Extracted data entries:
- Opening Delimiter -
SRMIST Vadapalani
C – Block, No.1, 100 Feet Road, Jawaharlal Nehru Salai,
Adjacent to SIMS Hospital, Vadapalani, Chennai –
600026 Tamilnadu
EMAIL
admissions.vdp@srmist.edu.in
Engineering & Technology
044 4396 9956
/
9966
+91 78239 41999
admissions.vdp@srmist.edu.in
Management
- Closing Delimiter -
» WORK ITEM
Repeat the lines above, changing "EMAIL" to "E-mail" and keeping everything else the same.

» EXPECTED OUTPUT
SRMIST Vadapalani
C – Block, No.1, 100 Feet Road, Jawaharlal Nehru Salai,
Adjacent to SIMS Hospital, Vadapalani, Chennai –
600026 Tamilnadu
E-mail
admissions.vdp@srmist.edu.in
Engineering & Technology
044 4396 9956
/
9966
+91 78239 41999
admissions.vdp@srmist.edu.in
Management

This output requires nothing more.